The email from Scott, the only Black Republican in the U.S. Senate, begins:

“The mainstream media has decided to fact-check my family’s story of ‘cotton to Congress in one lifetime.’ That’s right, The Washington Post has been investigating my family’s history in the South and downplaying the struggles and racism they faced. It’s shameful. Plain and simple.”

He’s referring to Glenn Kessler’s April 23 story in the Washington Post, which starts with several quotes from Scott, depicting his grandfather Artis Ware as an illiterate who picked cotton, then delving into records to see if that’s true.

It seems Scott’s grandfather could read and write, and if he picked cotton, it was on the substantial farm his father owned. Its conclusion is not particularly damning to the senator:

“Scott tells a tidy story packaged for political consumption, but a close look shows how some of his family’s early and improbable success gets flattened and written out of his biography. Against heavy odds, Scott’s ancestors amassed relatively large areas of farmland, a mark of distinction in the Black community at the time. Scott, moreover, does not mention that his grandfather worked on his father’s farm — a farm that was expanded through land acquisitions even during the Great Depression.”

In other words, Scott is like every other politician, pretending to have humbler roots than reality would indicate. Bruce Rauner talked about his teenage jobs far more than about his nine mansions. It’s what they do.

Yet Scott ruffles with indignation. “But no amount of ‘fact-checking’ or attacks from the mainstream media will EVER take away from the struggles that my family overcame,” he insists.

Scott is joined by a chorus of right wing outrage, from Fox News to former South Carolina Gov. Nikki Haley, who tweets:

“What WaPo did to@SenatorTimScottis shameful. When minorities refuse to be victims, disagree with liberal talking points, and think for ourselves, the media shames us and questions our credibility.”

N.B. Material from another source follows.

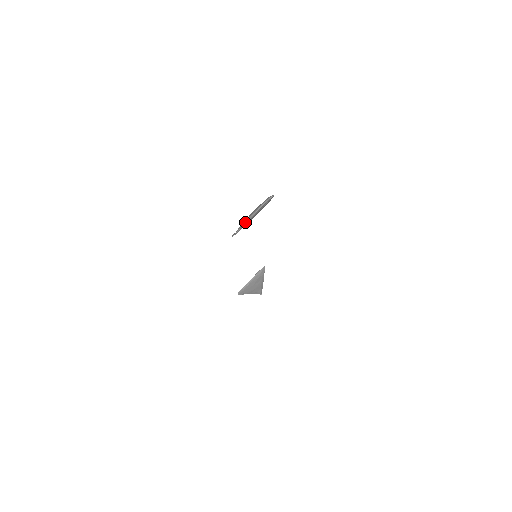
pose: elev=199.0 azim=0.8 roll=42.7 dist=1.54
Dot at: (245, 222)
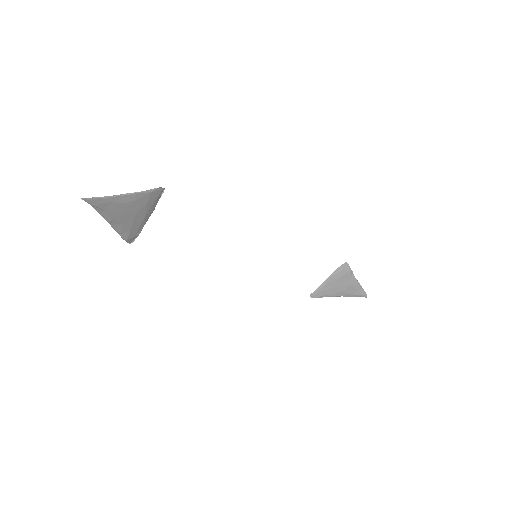
Dot at: (114, 228)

We could discuss whether those who excuse the Capitol insurrection of Jan. 6 can be said to feel shame. Suggesting scrutiny is something reserved for Republicans is the kind of faux victimization the GOP excels at. Yet they still expect accuracy. I checked the spelling of “Nikki;” if I got it wrong, people would complain while still denouncing fact-checking.

Scott gets to his plea.

“Every time I see a nasty insult from the Left or an unjust ‘fact-check,’ I am comforted knowing that there are patriots like you, Neil, who have my back ... Sadly, this won’t be the last time we face insults, casual racism, or attacks from the Left.But with your help we can continue spreading the positive message of conservatism.”

Is undercutting the bedrock of democracy — kneecapping voting, slurring the press and constraining free speech — while living in an upside-down alternate reality of your own making now considered “conservative?” I suppose it is.